L’excès d’égoïsme
L’amour de soi est un instinct ancré en l’homme depuis l’aube de la création. C’est lui qui le pousse à l’activité permanente, le préserve de la mort, même quand il y aspire. C'est à cause de cet instinct que l’humanité sait identifier et fuir tout ce qui pourrait lui nuire, et découvrir les moyens d’assurer sa stabilité. Cette manifestation de l’esprit contribue alors grande ment au progrès de l’homme, à son perfectionnement; et la civilisation humaine en général lui est beaucoup redevable.
Mais le bonheur de l’homme n’est assuré que s’il se garde de tout excès dans ses penchants.

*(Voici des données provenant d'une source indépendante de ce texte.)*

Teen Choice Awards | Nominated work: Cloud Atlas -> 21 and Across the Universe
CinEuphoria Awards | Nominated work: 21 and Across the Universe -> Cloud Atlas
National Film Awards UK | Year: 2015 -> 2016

Par conséquent, pour satisfaire modérément cet amour de soi, et favoriser l’éclosion de toutes les qualités et de tous les dons moraux, il faut les soumettre au contrôle de la raison. Car c’est l’intelligence qui doit guider les hommes, et non leur instinct. L’intellect canalise les énergies vitales, les empêche de se rebeller, et d’outrepasser des limites sagement fixées.
La faculté intellectuelle qui a une fonction majeure dans l’édification de la personnalité rectifie tout débordement corrige notre perception des choses.

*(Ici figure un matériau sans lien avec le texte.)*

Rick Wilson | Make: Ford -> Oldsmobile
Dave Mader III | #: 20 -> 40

Quand l’égoïsme trouve le champ libre, il obstrue la perspicacité de l’esprit.
Celui qui est atteint de ce mal, n’en fait qu’à sa tête, se pervertit jusqu’à tomber dans le gouffre de la corruption et du malheur.

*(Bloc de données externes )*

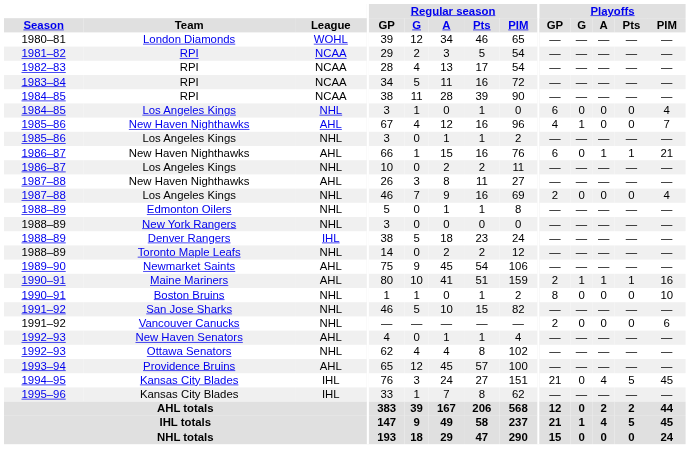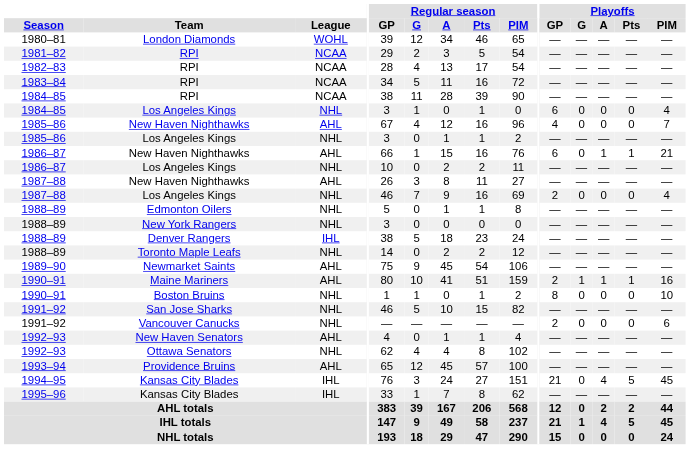1985–86 / New Haven Nighthawks | Playoffs / G: 1 -> 0
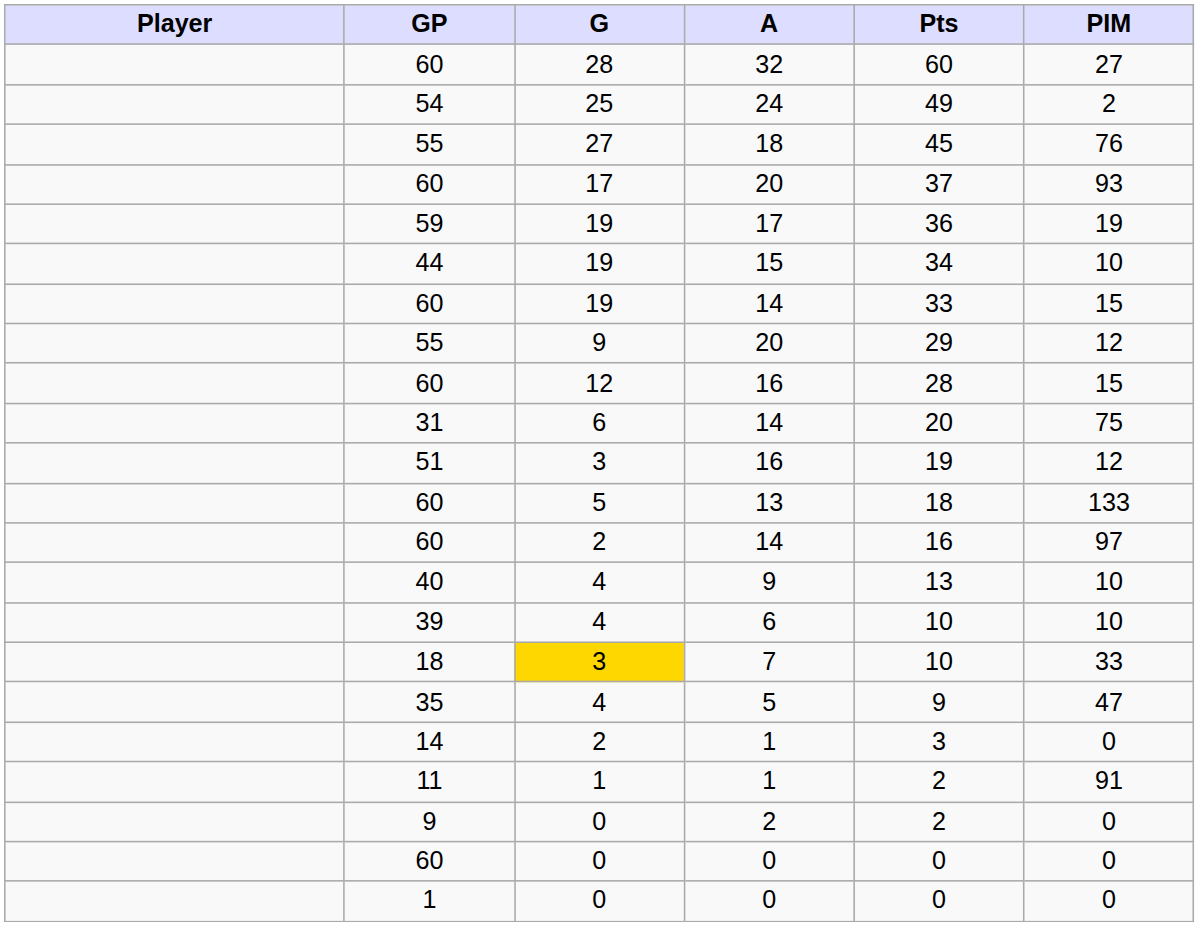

Ce que l’on reproche à l’amour- propre ne se rapporte en effet qu’à ses formes abusives et morbides qui échappent à l’ordre dicté par la raison.
Le degré de promotion des individus dépend directement de leur rang spirituel et moral. La plupart des vices moraux naissent de notre propre déséquilibre dans la satisfaction de nos penchants et de notre appréhension erronée et trop passionnelle des problèmes.
Les possibilités de l’homme sont réellement très vastes, et chacun a la base nécessaire pour obéir à ses sentiments rationnels authentiques.
Mais rien ne lui est plus important et plus lourd que de modérer ses sentiments et ses instincts, entre autres l’amour de soi.
Nous devons accorder une grande attention et consacrer la plupart de nos efforts à mettre la bride à cette faculté inhérente à notre âme. Car si nous la laissons à elle- même, si nous ne la conditionnons pas, nous échouerons dans toute entreprise de promotion morale.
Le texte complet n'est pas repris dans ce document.